#### QUOTED PASSAGE

☆ ☆ ☆ ☆ ☆ ☆ ☆

Malware

Further Information About the Flashback.G Malware

Posted on February 27th, 2012 by

We would like to offer a bit more information about the Flashback.G malware, which we reported on last week. It is important to note that this version of the Flashback Trojan horse does not present an installer, as previous versions did. If a user visits a web page, and their Java is not up to date, the installation will occur without their intervention. If their Java is up to date, they will only see the certificate alert that we show above: they will never be asked for a password, and won't have to launch any other software to allow the installation to take place.

While we're still calling this the Flashback Trojan horse, because the actual malware code is similar to the first version of Flashback, its actions are different. In this case, the initial code that is installed on a Mac then downloads more code from a remote server, and deletes the original. What we see here is an exploit, which installs a downloader, which then downloads a backdoor, which in turn injects code into applications.

  • alvarnell

    Do we know yet what triggers the Java applet to be initiated (assuming it’s a web page and a clickable link, what does it purport to do)? 

    Which applications (beside Safari and Skype) are being infected and where is the code being inserted?

    • http://www.intego.com Intego

      It doesn’t have to be a clickable link; it only has to be a Java applet on a web page that is set to load with the page.

      So far, we are seeing network apps with injected code: essentially web browsers and Skype.

  • http://twitter.com/andreasauwaerte andreasauwaerter

    Hi! Alerted by the information i got aware via #heise I have observed those phenomena, you told, before. a) unasked flashinstallers as well as certificate requests    
    “Um „CS4ServiceManager“ starten zu können, benötigen Sie eine Java-Runtime. Möchten Sie eine Version jetzt installieren?”

  • alvarnell

    Is the fake certificate dialog an image or an actual OS X dialog box showing a fake certificate? I am also wondering if it is normal for the Continue button to the defaulted in situations like this.

    • http://www.intego.com Intego

      It’s the standard dialog that displays when the certificate is not valid. You can see this from time to time in Safari if you visit a website whose SSL certificate is out of date.

  • jj1313

    Does running Virus Barrier detect the presence of Flashback?  I bought a new iMac and transferred data from the old before thinking to install Virus Barrier.

    • http://www.intego.com Intego

      VirusBarrier X6 detects all variants of Flashback. Make sure to do a full scan of your new Mac.

☆ ☆ ☆ ☆ ☆ ☆ ☆

#### TASKS TO COMPLETE
1) Copy the stretch of the Flashback.G post from "Which applications (beside" through "with the page." word for word.
2) The Flashback.G post describes a chain of malicious components. Name each component in that chain, in the order the post gives.

[Dataset records]
☆ ☆ ☆ ☆ ☆ ☆ ☆

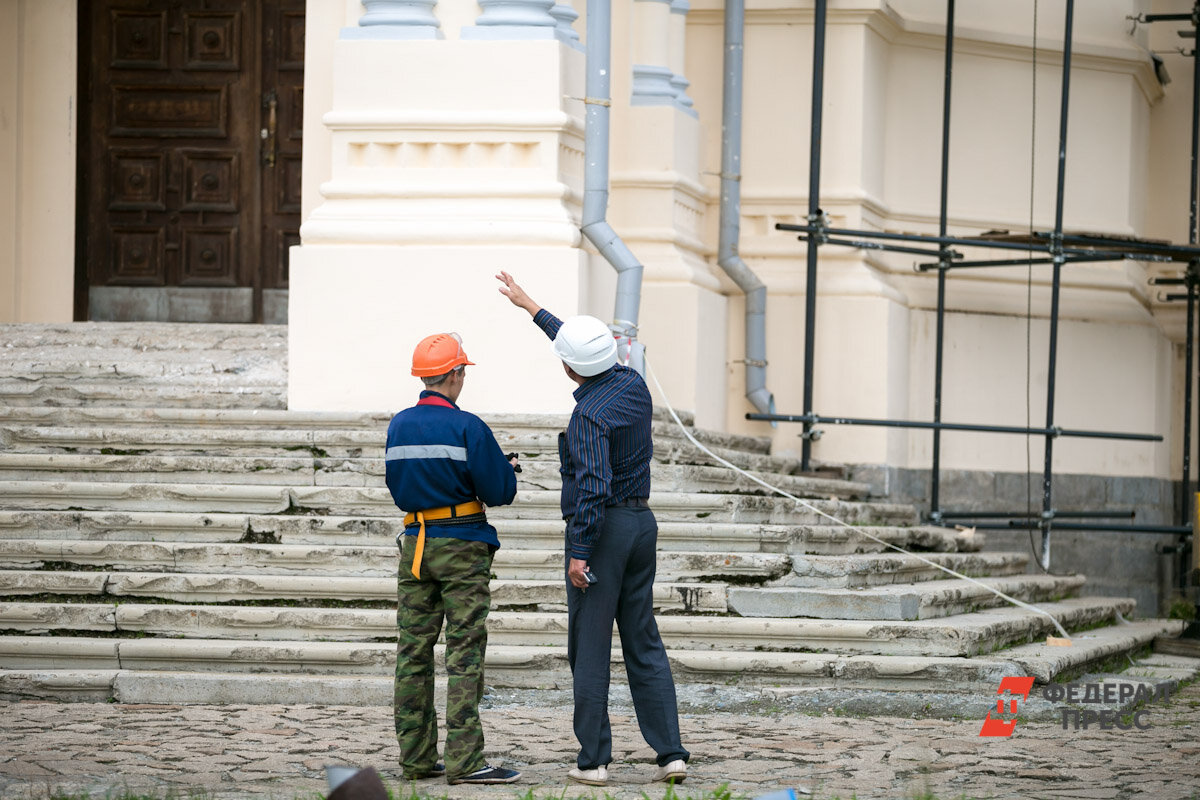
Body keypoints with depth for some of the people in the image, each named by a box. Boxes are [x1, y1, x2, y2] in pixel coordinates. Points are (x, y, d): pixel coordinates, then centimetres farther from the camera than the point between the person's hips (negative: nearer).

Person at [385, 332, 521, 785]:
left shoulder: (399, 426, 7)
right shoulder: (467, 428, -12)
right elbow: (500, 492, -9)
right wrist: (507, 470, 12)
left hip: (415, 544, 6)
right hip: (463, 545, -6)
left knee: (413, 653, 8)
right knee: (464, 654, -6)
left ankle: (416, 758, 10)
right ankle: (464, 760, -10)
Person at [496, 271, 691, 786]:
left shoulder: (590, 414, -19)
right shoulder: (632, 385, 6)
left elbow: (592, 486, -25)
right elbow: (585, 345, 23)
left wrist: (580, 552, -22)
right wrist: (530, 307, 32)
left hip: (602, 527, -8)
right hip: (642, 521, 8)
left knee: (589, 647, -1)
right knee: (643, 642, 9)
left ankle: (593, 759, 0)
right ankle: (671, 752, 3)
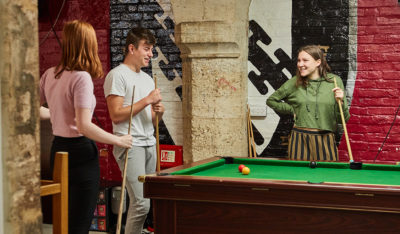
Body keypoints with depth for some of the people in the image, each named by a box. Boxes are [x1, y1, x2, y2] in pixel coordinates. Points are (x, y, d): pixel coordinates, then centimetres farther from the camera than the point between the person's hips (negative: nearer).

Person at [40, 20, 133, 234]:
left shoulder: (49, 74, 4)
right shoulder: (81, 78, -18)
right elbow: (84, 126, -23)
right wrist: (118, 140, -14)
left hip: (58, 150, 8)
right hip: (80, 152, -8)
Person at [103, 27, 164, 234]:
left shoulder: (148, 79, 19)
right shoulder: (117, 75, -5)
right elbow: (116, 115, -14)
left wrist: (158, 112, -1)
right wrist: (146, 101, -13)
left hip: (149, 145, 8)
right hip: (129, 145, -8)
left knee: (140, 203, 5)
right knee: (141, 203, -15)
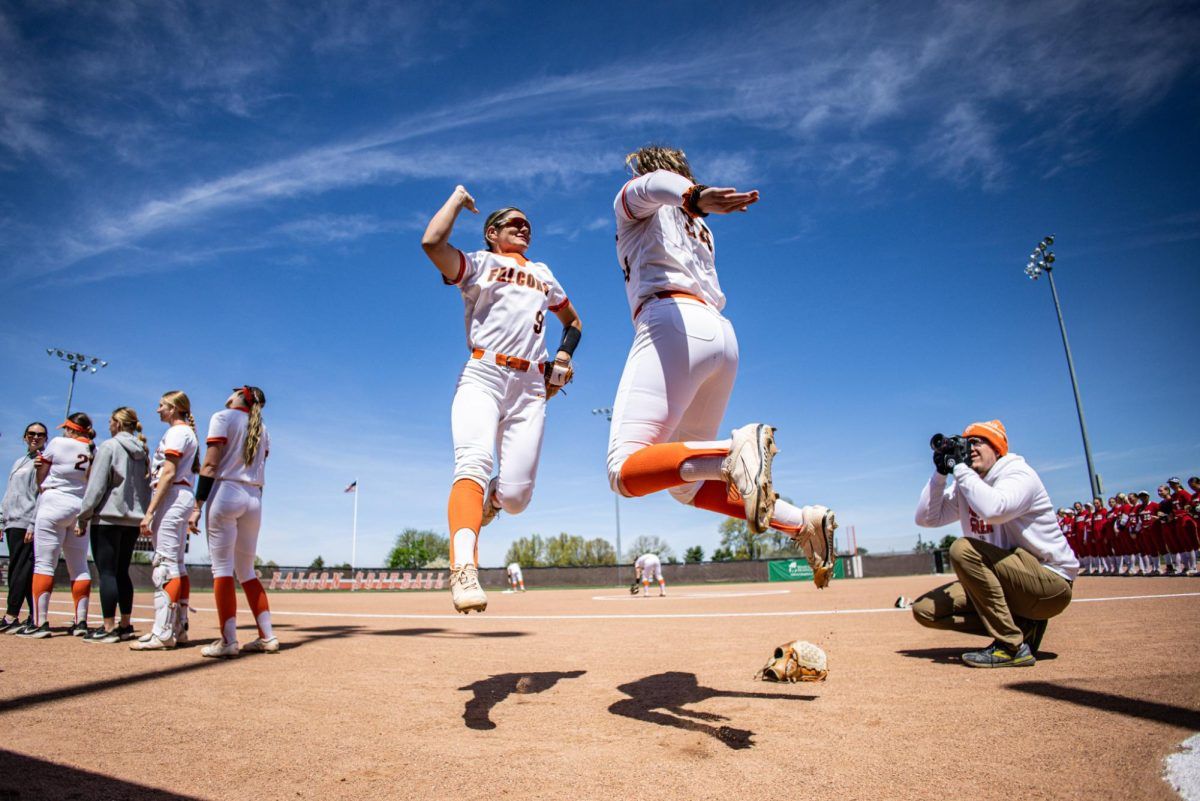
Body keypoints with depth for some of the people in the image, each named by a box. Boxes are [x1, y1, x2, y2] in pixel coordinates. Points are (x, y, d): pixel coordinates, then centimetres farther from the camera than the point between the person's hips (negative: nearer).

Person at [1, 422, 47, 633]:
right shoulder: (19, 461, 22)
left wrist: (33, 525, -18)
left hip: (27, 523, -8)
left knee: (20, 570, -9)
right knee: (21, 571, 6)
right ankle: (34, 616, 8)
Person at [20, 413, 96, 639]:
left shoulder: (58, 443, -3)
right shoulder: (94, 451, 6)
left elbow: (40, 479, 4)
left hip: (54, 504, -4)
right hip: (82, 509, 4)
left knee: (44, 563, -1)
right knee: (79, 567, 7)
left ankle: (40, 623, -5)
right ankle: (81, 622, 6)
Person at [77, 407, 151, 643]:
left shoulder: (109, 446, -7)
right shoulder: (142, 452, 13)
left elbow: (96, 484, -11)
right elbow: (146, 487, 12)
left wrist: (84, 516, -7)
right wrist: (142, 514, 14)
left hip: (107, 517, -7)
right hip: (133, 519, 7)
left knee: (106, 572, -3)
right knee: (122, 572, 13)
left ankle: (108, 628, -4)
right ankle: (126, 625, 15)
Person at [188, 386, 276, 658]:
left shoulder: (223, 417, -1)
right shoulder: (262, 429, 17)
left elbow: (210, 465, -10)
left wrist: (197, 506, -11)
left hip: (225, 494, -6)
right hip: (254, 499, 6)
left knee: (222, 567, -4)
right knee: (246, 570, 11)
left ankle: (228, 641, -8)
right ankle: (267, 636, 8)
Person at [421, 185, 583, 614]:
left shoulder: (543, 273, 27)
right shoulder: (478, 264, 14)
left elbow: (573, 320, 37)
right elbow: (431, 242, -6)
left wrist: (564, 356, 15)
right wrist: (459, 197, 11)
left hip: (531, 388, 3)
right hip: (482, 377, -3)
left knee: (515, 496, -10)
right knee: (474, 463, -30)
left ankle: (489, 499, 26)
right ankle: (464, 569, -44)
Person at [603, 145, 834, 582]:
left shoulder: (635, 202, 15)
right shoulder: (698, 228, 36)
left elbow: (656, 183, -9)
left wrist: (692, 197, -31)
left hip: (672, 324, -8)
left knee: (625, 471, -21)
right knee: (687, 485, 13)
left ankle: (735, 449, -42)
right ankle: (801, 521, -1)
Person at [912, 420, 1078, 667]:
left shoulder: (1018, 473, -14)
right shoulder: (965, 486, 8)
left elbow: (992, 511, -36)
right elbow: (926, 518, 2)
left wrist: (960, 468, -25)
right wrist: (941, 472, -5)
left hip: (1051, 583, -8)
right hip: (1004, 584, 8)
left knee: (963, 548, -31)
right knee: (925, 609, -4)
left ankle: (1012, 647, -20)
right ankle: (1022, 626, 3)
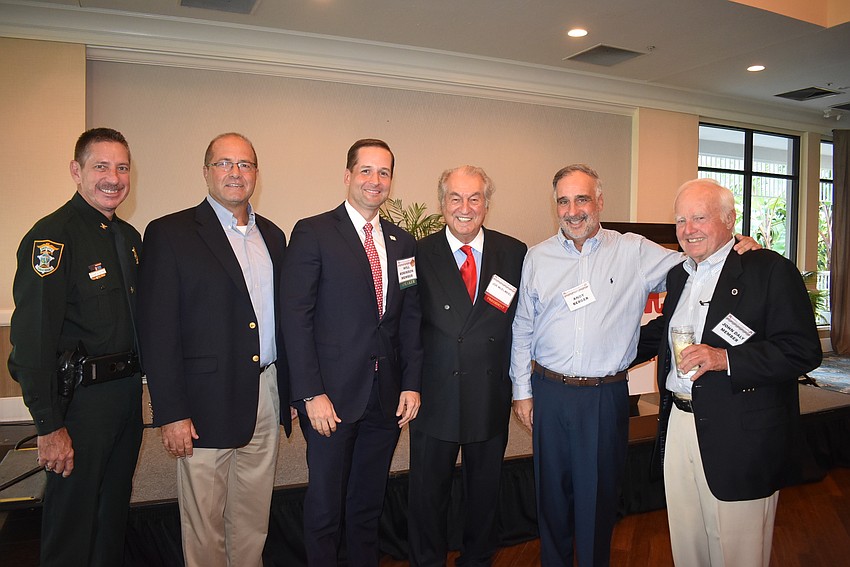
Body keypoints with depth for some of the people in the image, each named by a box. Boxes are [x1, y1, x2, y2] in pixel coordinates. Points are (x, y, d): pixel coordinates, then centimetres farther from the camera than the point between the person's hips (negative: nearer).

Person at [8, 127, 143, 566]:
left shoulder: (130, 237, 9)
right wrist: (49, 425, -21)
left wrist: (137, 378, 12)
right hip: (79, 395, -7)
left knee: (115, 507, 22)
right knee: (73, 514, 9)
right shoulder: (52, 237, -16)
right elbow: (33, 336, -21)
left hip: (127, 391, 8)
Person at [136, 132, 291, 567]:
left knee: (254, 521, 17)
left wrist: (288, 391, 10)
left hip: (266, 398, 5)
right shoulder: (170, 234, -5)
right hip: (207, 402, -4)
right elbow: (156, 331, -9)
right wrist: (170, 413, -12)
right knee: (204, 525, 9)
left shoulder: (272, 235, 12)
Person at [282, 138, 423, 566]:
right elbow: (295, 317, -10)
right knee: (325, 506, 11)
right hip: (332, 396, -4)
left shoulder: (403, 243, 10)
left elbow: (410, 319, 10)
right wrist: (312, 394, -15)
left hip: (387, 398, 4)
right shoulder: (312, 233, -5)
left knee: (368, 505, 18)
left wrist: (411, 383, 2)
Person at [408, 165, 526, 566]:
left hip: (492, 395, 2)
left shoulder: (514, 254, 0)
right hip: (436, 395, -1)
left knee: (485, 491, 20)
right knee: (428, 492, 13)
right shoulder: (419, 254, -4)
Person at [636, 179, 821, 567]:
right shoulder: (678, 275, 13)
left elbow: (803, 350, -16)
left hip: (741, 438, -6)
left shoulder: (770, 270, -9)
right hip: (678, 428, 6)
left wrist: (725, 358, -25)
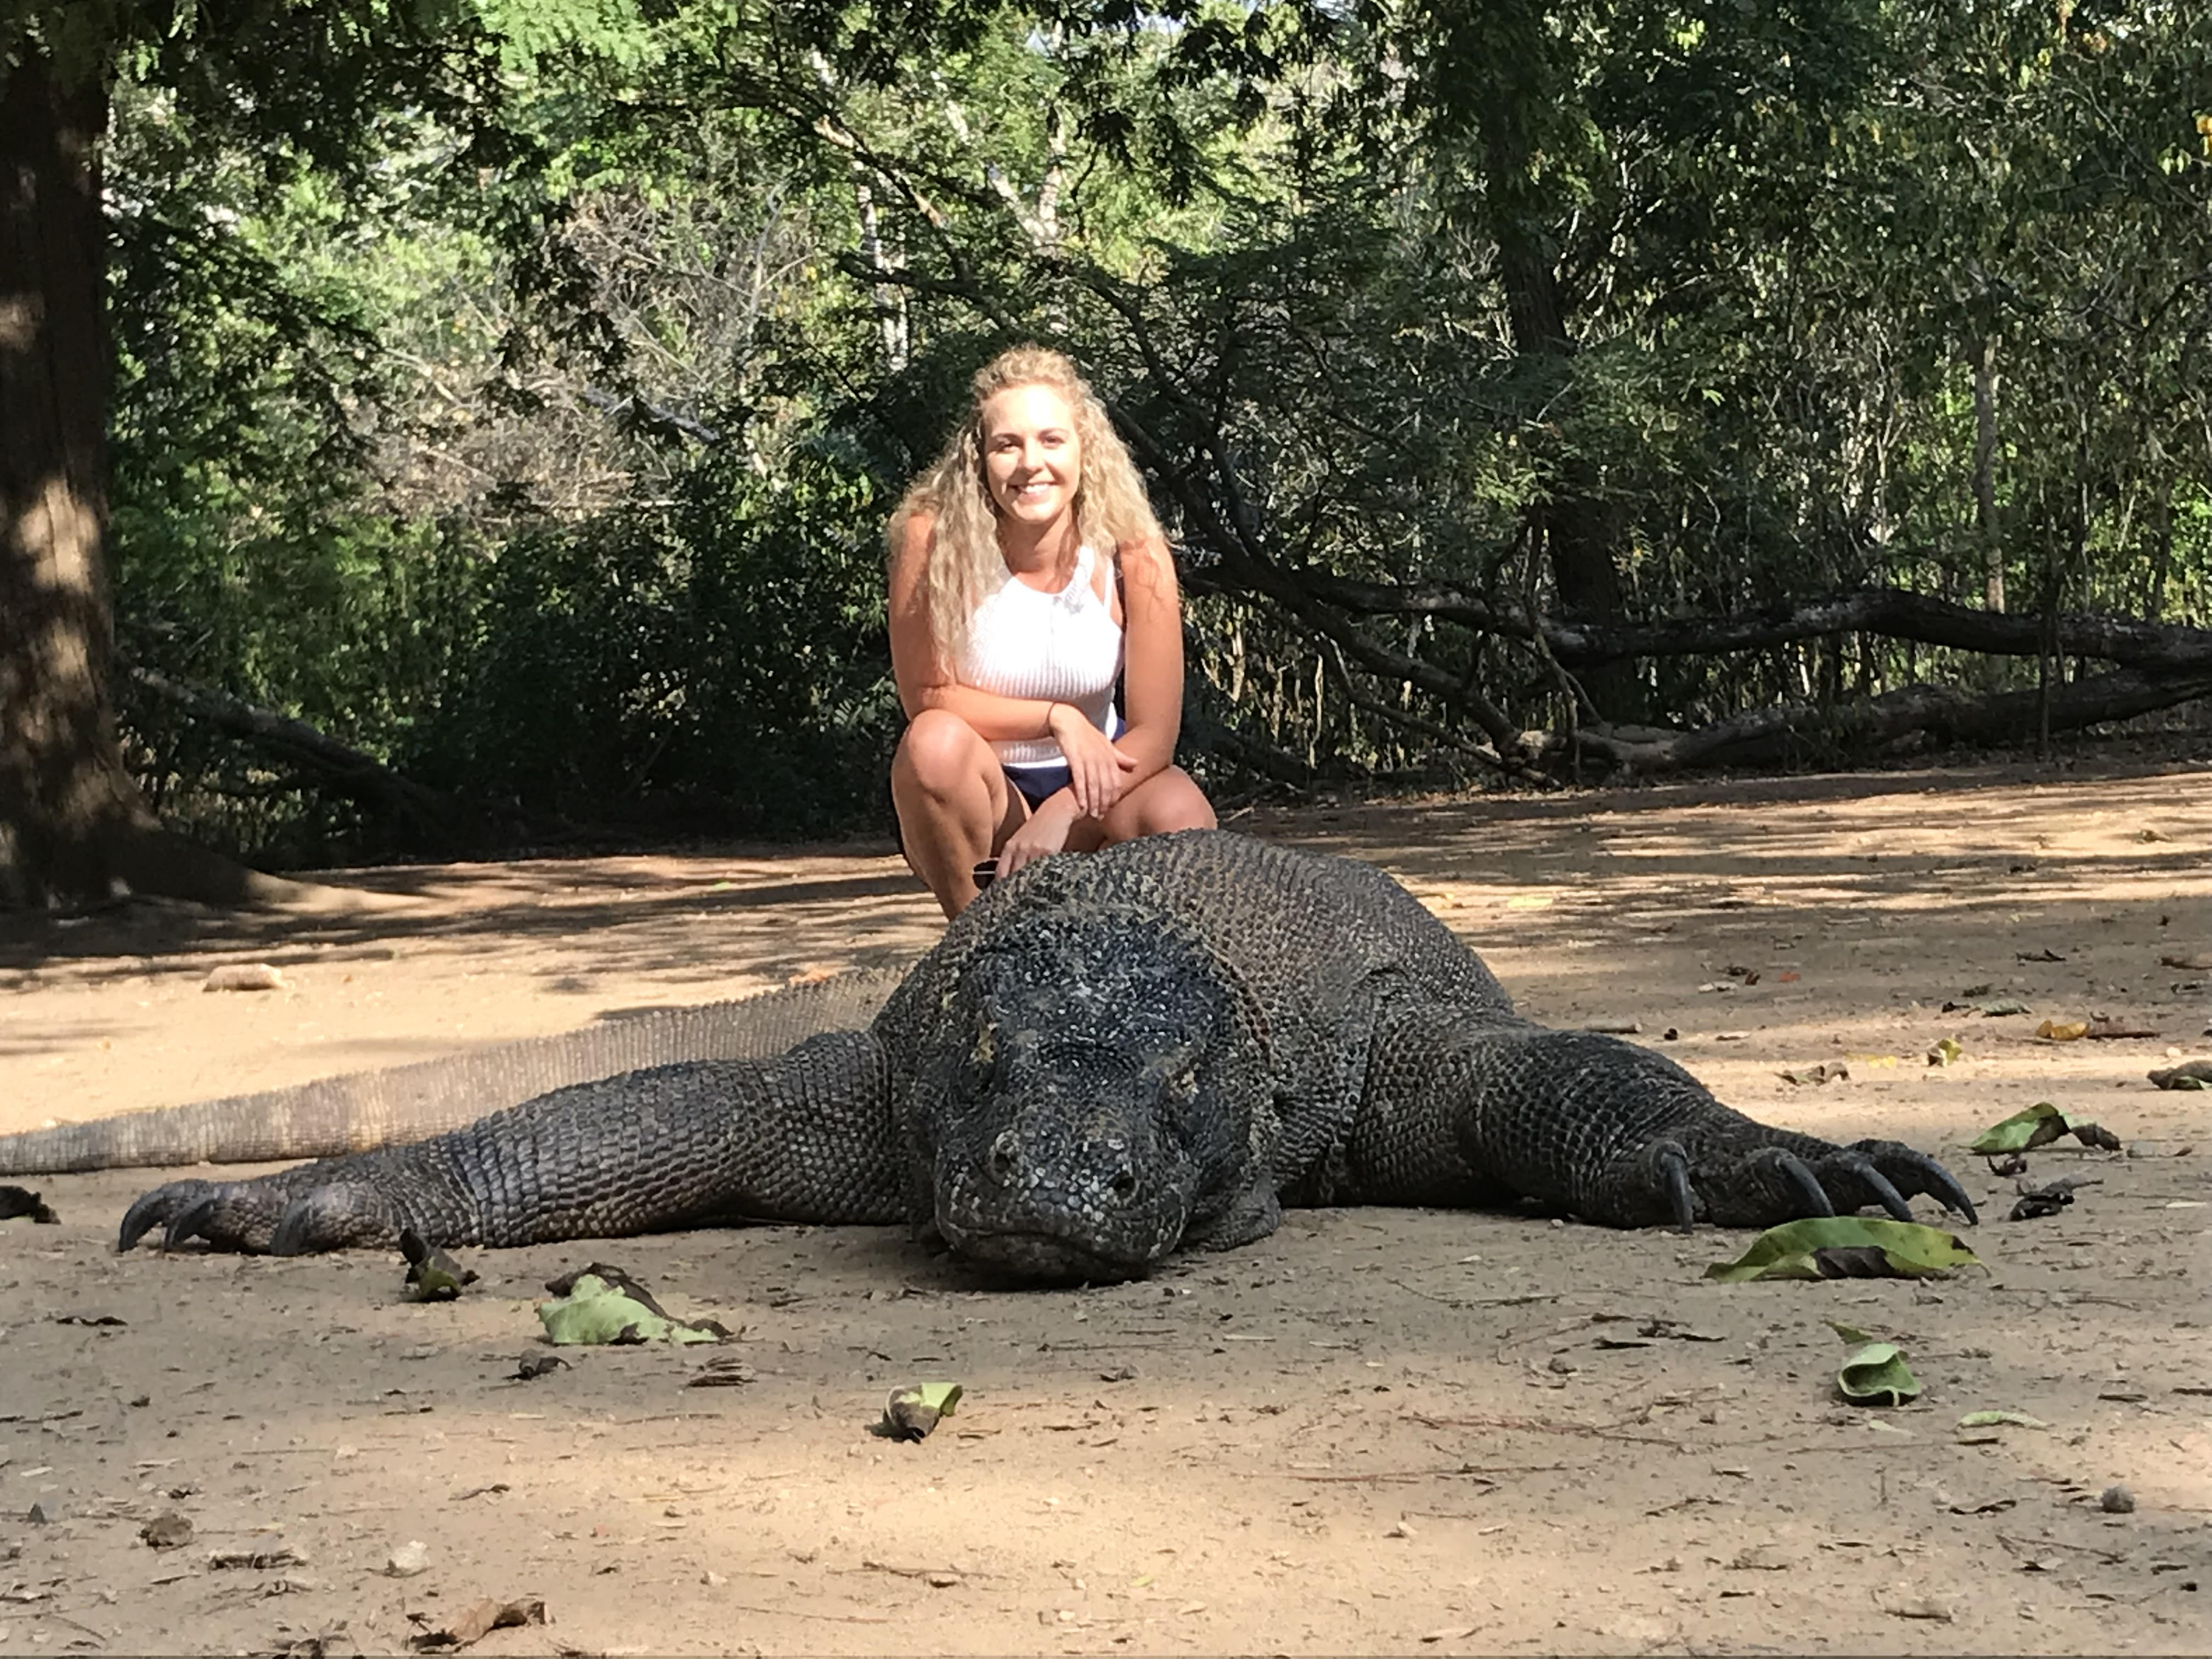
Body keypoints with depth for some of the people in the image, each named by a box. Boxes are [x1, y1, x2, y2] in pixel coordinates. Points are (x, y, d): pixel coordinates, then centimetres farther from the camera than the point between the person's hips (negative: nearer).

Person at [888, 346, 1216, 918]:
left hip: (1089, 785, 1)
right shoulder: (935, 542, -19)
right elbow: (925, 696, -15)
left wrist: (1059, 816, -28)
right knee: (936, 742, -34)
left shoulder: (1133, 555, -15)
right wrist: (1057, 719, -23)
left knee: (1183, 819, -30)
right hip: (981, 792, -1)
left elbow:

☆ ☆ ☆ ☆ ☆ ☆ ☆

#### RESULTS FOR EACH TASK
1)
Which applications (beside Safari and Skype) are being infected and where is the code being inserted?

    • http://www.intego.com Intego

      It doesn’t have to be a clickable link; it only has to be a Java applet on a web page that is set to load with the page.

2) An exploit, a downloader, and a backdoor.